• _PROBLEM_
Across the whole listing, how many lines hold the word "width"? Reply with the number by itself.

• _MATERIAL TO PROCESS_

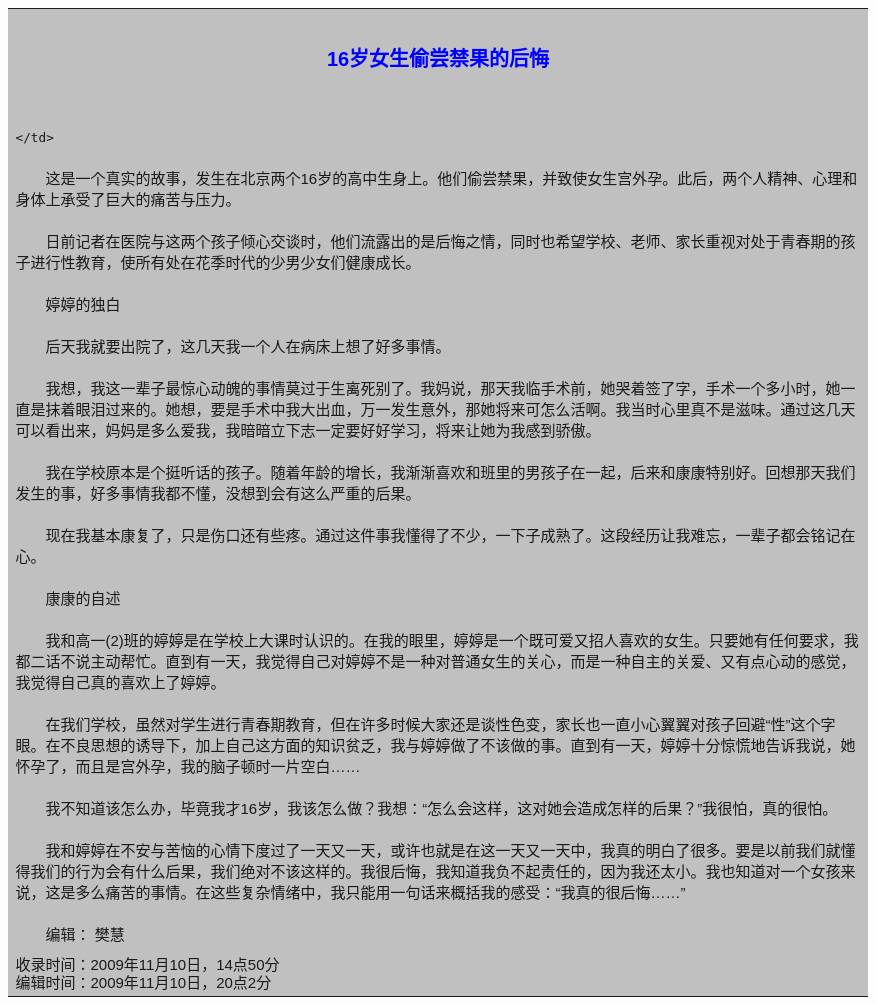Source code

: <html>

<head>
</head>

<body leftMargin="10" topMargin="10" rightMargin="10" bgcolor="#D0D0D0">

<table cellSpacing="7" cellPadding="7" width="100%" border="0" bgColor="#C8C8C8"
style="FONT-SIZE: 15px; line-height: 18px; font-family: Verdana, Arial">
<TBODY>
  <tr>
    <td width="100%" height="55" bgcolor="#C0C0C0"
    style="font-weight: bold; line-height: 55px; color: rgb(0,0,255); font-size: 15pt"><p
    align="center">16岁女生偷尝禁果的后悔</td>
  </tr>
  <tr>
    <td bgcolor="#C0C0C0">
    
    
    </td>
  </tr>
  <tr>
    <td bgcolor="#C0C0C0" style="line-height: 21px;">　　这是一个真实的故事，发生在北京两个16岁的高中生身上。他们偷尝禁果，并致使女生宫外孕。此后，两个人精神、心理和身体上承受了巨大的痛苦与压力。<BR><BR>　　日前记者在医院与这两个孩子倾心交谈时，他们流露出的是后悔之情，同时也希望学校、老师、家长重视对处于青春期的孩子进行性教育，使所有处在花季时代的少男少女们健康成长。<BR><BR>　　婷婷的独白<BR><BR>　　后天我就要出院了，这几天我一个人在病床上想了好多事情。<BR><BR>　　我想，我这一辈子最惊心动魄的事情莫过于生离死别了。我妈说，那天我临手术前，她哭着签了字，手术一个多小时，她一直是抹着眼泪过来的。她想，要是手术中我大出血，万一发生意外，那她将来可怎么活啊。我当时心里真不是滋味。通过这几天可以看出来，妈妈是多么爱我，我暗暗立下志一定要好好学习，将来让她为我感到骄傲。<BR><BR>　　我在学校原本是个挺听话的孩子。随着年龄的增长，我渐渐喜欢和班里的男孩子在一起，后来和康康特别好。回想那天我们发生的事，好多事情我都不懂，没想到会有这么严重的后果。<BR><BR>　　现在我基本康复了，只是伤口还有些疼。通过这件事我懂得了不少，一下子成熟了。这段经历让我难忘，一辈子都会铭记在心。<BR><BR>　　康康的自述<BR><BR>　　我和高一(2)班的婷婷是在学校上大课时认识的。在我的眼里，婷婷是一个既可爱又招人喜欢的女生。只要她有任何要求，我都二话不说主动帮忙。直到有一天，我觉得自己对婷婷不是一种对普通女生的关心，而是一种自主的关爱、又有点心动的感觉，我觉得自己真的喜欢上了婷婷。<BR><BR>　　在我们学校，虽然对学生进行青春期教育，但在许多时候大家还是谈性色变，家长也一直小心翼翼对孩子回避“性”这个字眼。在不良思想的诱导下，加上自己这方面的知识贫乏，我与婷婷做了不该做的事。直到有一天，婷婷十分惊慌地告诉我说，她怀孕了，而且是宫外孕，我的脑子顿时一片空白……<BR><BR>　　我不知道该怎么办，毕竟我才16岁，我该怎么做？我想：“怎么会这样，这对她会造成怎样的后果？”我很怕，真的很怕。<BR><BR>　　我和婷婷在不安与苦恼的心情下度过了一天又一天，或许也就是在这一天又一天中，我真的明白了很多。要是以前我们就懂得我们的行为会有什么后果，我们绝对不该这样的。我很后悔，我知道我负不起责任的，因为我还太小。我也知道对一个女孩来说，这是多么痛苦的事情。在这些复杂情绪中，我只能用一句话来概括我的感受：“我真的很后悔……”<BR><BR>　　编辑： 樊慧</td>
  </tr>
  <tr>
    <td bgcolor="#C0C0C0" style="line-height: 21px;"></td>
  </tr>
  <tr>
    <td bgcolor="#C0C0C0">收录时间：2009年11月10日，14点50分<br>
    编辑时间：2009年11月10日，20点2分</td>
  </tr>
</TBODY>
</table>
</body>
</html>

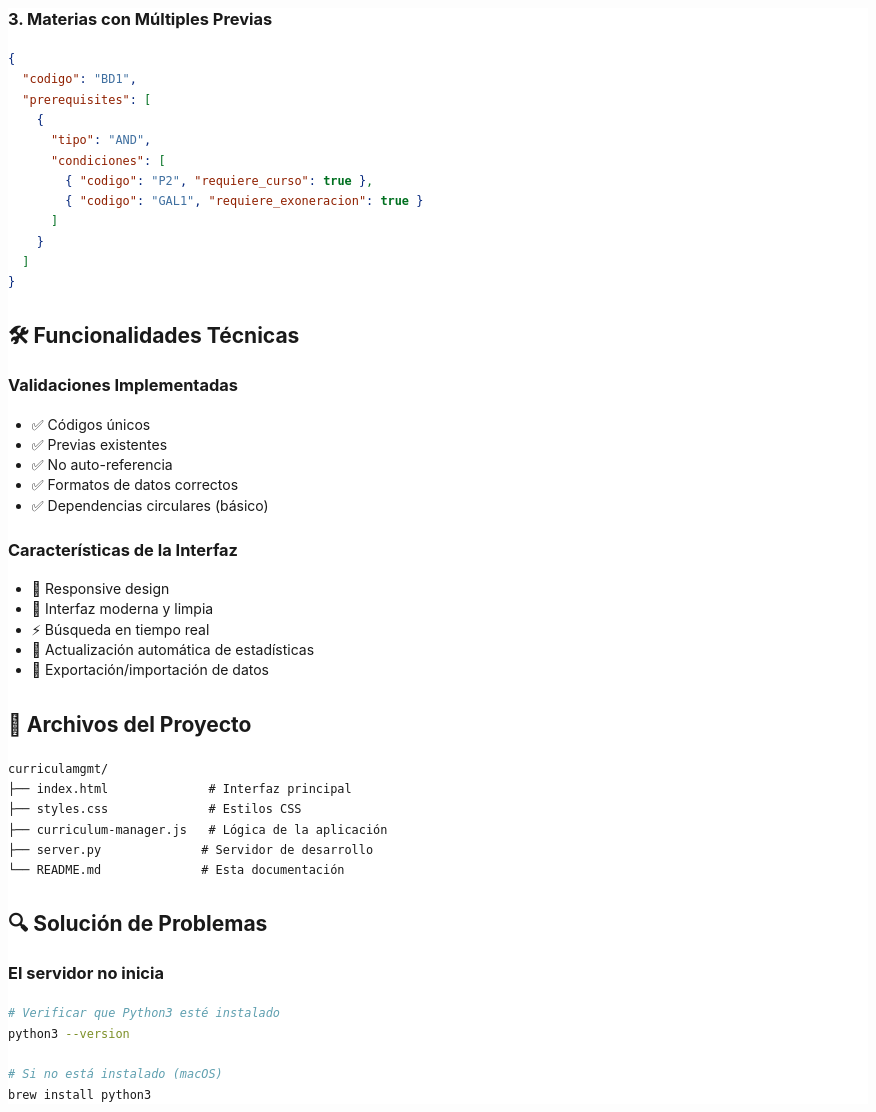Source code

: ### 3. Materias con Múltiples Previas
```json
{
  "codigo": "BD1",
  "prerequisites": [
    {
      "tipo": "AND",
      "condiciones": [
        { "codigo": "P2", "requiere_curso": true },
        { "codigo": "GAL1", "requiere_exoneracion": true }
      ]
    }
  ]
}
```

## 🛠️ Funcionalidades Técnicas

### Validaciones Implementadas
- ✅ Códigos únicos
- ✅ Previas existentes
- ✅ No auto-referencia
- ✅ Formatos de datos correctos
- ✅ Dependencias circulares (básico)

### Características de la Interfaz
- 📱 Responsive design
- 🎨 Interfaz moderna y limpia
- ⚡ Búsqueda en tiempo real
- 🔄 Actualización automática de estadísticas
- 💾 Exportación/importación de datos

## 📂 Archivos del Proyecto

```
curriculamgmt/
├── index.html              # Interfaz principal
├── styles.css              # Estilos CSS
├── curriculum-manager.js   # Lógica de la aplicación
├── server.py              # Servidor de desarrollo
└── README.md              # Esta documentación
```

## 🔍 Solución de Problemas

### El servidor no inicia
```bash
# Verificar que Python3 esté instalado
python3 --version

# Si no está instalado (macOS)
brew install python3
```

• _SOLUTION FOR THIS PROBLEM_
2